ジャマイカに住む兄からエアメールが届いた。
アメリカでのテロのせいもあって、長旅を余儀なくされた白い封筒は、
かなりぐったりしたご様子だった。
とりあえず今年一枚目のクリスマスカードである。

表紙の"For My Sister, My Friend"から始まり、
"I'm thinking of the happy times we've spent with one another,
Sharing little talks and special secrets with each other...."
というくだり、Yes, me too!であります。

というのは、むかし兄と私はふたり暮らしをした経験があるのだ。
なんというか、あの二年間は不思議な安定感のある日々だった。
兄はルームメイトとしては完璧だった。
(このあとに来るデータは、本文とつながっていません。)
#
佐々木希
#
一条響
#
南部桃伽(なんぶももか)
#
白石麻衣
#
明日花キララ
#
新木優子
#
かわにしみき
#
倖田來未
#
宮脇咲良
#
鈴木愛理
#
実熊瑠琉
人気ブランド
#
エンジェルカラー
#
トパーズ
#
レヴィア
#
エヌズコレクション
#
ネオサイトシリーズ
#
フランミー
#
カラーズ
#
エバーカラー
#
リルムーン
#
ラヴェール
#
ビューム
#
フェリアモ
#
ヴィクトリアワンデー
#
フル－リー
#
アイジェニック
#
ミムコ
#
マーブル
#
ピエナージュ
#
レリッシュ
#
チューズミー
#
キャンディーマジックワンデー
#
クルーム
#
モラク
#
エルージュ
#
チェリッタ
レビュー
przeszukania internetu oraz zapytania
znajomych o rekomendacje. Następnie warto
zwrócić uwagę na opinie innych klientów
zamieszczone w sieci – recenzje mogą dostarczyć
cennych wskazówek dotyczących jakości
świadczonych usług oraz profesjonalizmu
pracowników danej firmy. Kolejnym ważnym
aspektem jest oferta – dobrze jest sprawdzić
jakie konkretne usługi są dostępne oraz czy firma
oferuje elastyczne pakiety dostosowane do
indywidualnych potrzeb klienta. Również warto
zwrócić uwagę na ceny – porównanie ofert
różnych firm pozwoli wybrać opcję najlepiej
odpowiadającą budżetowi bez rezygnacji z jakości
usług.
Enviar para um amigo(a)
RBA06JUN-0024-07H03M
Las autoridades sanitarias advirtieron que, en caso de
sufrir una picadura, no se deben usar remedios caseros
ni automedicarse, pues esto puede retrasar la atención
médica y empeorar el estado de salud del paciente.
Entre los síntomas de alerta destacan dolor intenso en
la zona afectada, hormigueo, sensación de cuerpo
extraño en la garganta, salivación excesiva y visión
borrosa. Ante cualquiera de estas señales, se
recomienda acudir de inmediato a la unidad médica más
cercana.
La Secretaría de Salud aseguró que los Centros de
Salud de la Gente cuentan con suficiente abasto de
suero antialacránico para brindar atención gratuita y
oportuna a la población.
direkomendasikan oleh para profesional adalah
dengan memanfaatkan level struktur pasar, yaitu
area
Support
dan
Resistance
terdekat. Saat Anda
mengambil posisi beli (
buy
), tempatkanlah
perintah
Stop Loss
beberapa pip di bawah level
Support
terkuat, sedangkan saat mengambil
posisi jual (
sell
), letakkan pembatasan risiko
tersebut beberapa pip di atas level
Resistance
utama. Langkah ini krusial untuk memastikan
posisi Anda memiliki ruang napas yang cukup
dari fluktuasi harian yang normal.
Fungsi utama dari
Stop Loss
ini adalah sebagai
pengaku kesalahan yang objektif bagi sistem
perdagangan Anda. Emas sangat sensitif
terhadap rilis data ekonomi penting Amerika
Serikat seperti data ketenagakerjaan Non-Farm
彼の得意分野は洗濯と皿洗い、
ゴミの分別出し。洗濯物はシワひとつなかったし、食器棚に並べられた
グラスにはくもりひとつなかった。いつまでもゴミ出しの曜日を
憶えられない私の代わりに、彼はきっちり毎日ゴミを出してくれた。

互いのプライベートには一切関わらなかったが、互いの友人が遊びにくると
よく一緒になって真夜中のドライブや食事をした。
休日にはふたりで食料や日用品の買い出しに出たし、
時間が空くとバカな映画を観に行っては悪評をたたいてビールを飲んだ。
兄妹でありながら、わたしたちは仲のよいトモダチだった。
きょうだいっていいもんだな、と思えた。

個人的には、わたしの生活空間に誰かが入ってくるのは好きでない。
だからこの先、結婚などして誰かと四六時中(ということはないと思うが)
一緒に生活するなんて、考えただけでぞっとする。
ああ、本当に兄は同居人として完璧だったな、と今になって実感するのである。